## Exercise brief
A faithful transcription of all the entries below is needed, without the pictures.

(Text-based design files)
##############################
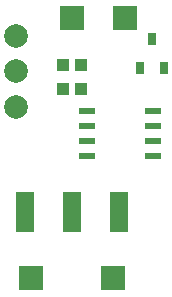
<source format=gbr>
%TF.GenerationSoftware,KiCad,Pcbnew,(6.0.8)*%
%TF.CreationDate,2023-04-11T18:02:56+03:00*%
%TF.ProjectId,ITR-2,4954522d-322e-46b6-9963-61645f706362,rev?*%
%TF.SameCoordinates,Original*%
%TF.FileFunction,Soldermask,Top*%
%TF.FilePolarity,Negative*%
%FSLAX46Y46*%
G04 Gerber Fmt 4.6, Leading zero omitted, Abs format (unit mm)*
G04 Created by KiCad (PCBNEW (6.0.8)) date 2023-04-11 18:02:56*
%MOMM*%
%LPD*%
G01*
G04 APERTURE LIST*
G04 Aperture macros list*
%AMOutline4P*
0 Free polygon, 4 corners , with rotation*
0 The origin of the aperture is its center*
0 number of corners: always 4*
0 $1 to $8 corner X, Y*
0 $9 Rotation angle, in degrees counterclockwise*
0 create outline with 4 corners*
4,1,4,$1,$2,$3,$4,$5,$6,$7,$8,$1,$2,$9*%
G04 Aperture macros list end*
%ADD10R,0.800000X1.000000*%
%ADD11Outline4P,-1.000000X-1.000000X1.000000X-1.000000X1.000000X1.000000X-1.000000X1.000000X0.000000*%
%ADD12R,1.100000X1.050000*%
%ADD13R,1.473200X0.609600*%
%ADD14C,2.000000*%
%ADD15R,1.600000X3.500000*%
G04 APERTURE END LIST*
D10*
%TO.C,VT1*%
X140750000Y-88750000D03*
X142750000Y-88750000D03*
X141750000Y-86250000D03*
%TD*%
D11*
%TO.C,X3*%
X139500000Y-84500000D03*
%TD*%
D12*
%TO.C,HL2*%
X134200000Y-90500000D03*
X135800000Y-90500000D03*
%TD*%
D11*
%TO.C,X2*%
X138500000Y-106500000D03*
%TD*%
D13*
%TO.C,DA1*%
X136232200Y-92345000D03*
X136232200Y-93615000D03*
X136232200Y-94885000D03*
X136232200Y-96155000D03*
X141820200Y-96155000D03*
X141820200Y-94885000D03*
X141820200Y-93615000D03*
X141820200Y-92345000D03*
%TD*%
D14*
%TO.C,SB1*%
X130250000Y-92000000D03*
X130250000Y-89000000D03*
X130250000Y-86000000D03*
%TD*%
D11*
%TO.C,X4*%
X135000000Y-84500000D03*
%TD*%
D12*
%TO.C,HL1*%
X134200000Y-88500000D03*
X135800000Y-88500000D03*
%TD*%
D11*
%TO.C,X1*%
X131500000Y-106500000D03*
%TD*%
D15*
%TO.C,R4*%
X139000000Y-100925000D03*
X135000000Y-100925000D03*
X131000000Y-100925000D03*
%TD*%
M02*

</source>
##############################
## Your response
<source format=gbr>
%TF.GenerationSoftware,KiCad,Pcbnew,(6.0.8)*%
%TF.CreationDate,2023-04-11T18:02:56+03:00*%
%TF.ProjectId,ITR-2,4954522d-322e-46b6-9963-61645f706362,rev?*%
%TF.SameCoordinates,Original*%
%TF.FileFunction,Soldermask,Top*%
%TF.FilePolarity,Negative*%
%FSLAX46Y46*%
G04 Gerber Fmt 4.6, Leading zero omitted, Abs format (unit mm)*
G04 Created by KiCad (PCBNEW (6.0.8)) date 2023-04-11 18:02:56*
%MOMM*%
%LPD*%
G01*
G04 APERTURE LIST*
G04 Aperture macros list*
%AMOutline4P*
0 Free polygon, 4 corners , with rotation*
0 The origin of the aperture is its center*
0 number of corners: always 4*
0 $1 to $8 corner X, Y*
0 $9 Rotation angle, in degrees counterclockwise*
0 create outline with 4 corners*
4,1,4,$1,$2,$3,$4,$5,$6,$7,$8,$1,$2,$9*%
G04 Aperture macros list end*
%ADD10R,0.800000X1.000000*%
%ADD11Outline4P,-1.000000X-1.000000X1.000000X-1.000000X1.000000X1.000000X-1.000000X1.000000X0.000000*%
%ADD12R,1.100000X1.050000*%
%ADD13R,1.473200X0.609600*%
%ADD14C,2.000000*%
%ADD15R,1.600000X3.500000*%
G04 APERTURE END LIST*
D10*
%TO.C,VT1*%
X140750000Y-88750000D03*
X142750000Y-88750000D03*
X141750000Y-86250000D03*
%TD*%
D11*
%TO.C,X3*%
X139500000Y-84500000D03*
%TD*%
D12*
%TO.C,HL2*%
X134200000Y-90500000D03*
X135800000Y-90500000D03*
%TD*%
D11*
%TO.C,X2*%
X138500000Y-106500000D03*
%TD*%
D13*
%TO.C,DA1*%
X136232200Y-92345000D03*
X136232200Y-93615000D03*
X136232200Y-94885000D03*
X136232200Y-96155000D03*
X141820200Y-96155000D03*
X141820200Y-94885000D03*
X141820200Y-93615000D03*
X141820200Y-92345000D03*
%TD*%
D14*
%TO.C,SB1*%
X130250000Y-92000000D03*
X130250000Y-89000000D03*
X130250000Y-86000000D03*
%TD*%
D11*
%TO.C,X4*%
X135000000Y-84500000D03*
%TD*%
D12*
%TO.C,HL1*%
X134200000Y-88500000D03*
X135800000Y-88500000D03*
%TD*%
D11*
%TO.C,X1*%
X131500000Y-106500000D03*
%TD*%
D15*
%TO.C,R4*%
X139000000Y-100925000D03*
X135000000Y-100925000D03*
X131000000Y-100925000D03*
%TD*%
M02*

</source>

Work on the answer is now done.